■ REQUIREMENT 1
Pick out and copy every line in the rows below that contains the string "roughly". Case counts.

■ EXCERPTED PASSAGE
——
Using a package management system like Conda in RL has become an industry standard.
The reasons are well-founded and relate to:
- environment isolation (system agnosticism): using Conda, you can “freeze” a training environment to a preferred Python version. If one project requires Python 3.8 and another Python 3.10, you can run them simultaneously on the same laptop without any interference.
- reproducibility of training: it is vital that you or someone else can run the code exactly the same way, regardless of whether you share the project or change your computer.
- total control over CUDA versions, which is essential for the GPU: with Conda, you can install a different CUDA “toolkit” for each training and demo environment. You can have one project with PyTorch 2.1 and CUDA 11.8 and another with an older version, without them clashing.
- management of non-Python dependencies: MuJoCo relies on code written in C and C++ and requires specific system libraries. Conda installs these pre-compiled binaries, saving you hours of errors like “missing C++ compiler” or “DLL load failed.”
In short, for all my tutorials and projects, I use Conda. You can download it from https://www.anaconda.com/download
Installation Order and Logic Behind
For a stable environment that supports both CPU and GPU (via NVIDIA CUDA), the recommended order is:
- Environment Creation (Python): we use Conda to create a clean environment and avoid version conflicts.
- PyTorch (with CUDA support).
- MuJoCo: since version 2.1.0, MuJoCo is open-source and much easier to install (you no longer need .txt license files).
——
■ DATA PROVIDED
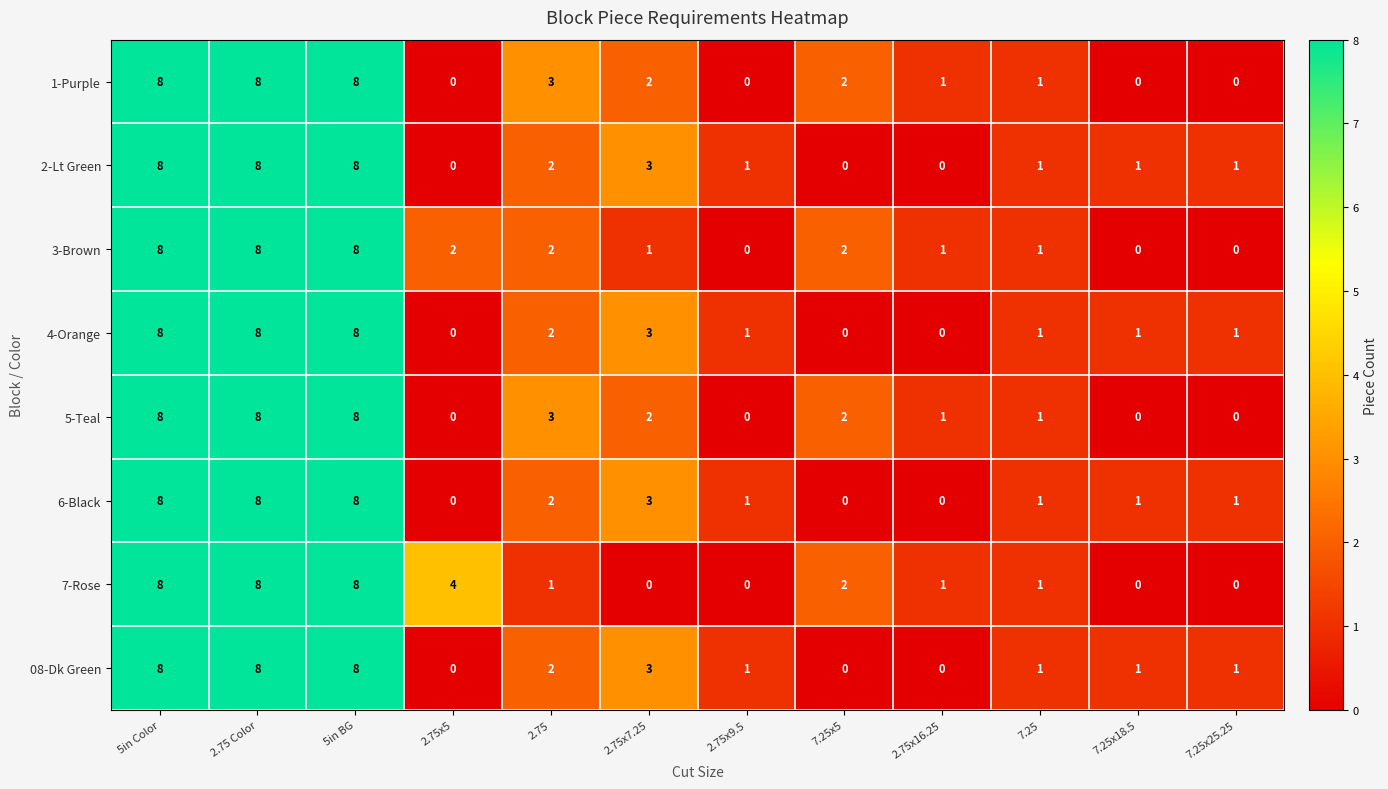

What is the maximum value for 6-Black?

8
——
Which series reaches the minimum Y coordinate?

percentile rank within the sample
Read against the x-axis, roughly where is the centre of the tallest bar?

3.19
——
■ REQUIREMENT 2
Please answer these questions about the Conda setup excerpt:
(a) Which two Python versions does it give as an example of projects running on the same laptop?
(b) Since which version has MuJoCo been open-source?
(c) Which two error messages does it say Conda's pre-compiled binaries help you avoid?

■ OUTPUT 1
Read against the x-axis, roughly where is the centre of the tallest bar?

■ OUTPUT 2
(a) Python 3.8 and Python 3.10
(b) Version 2.1.0
(c) "missing C++ compiler" and "DLL load failed"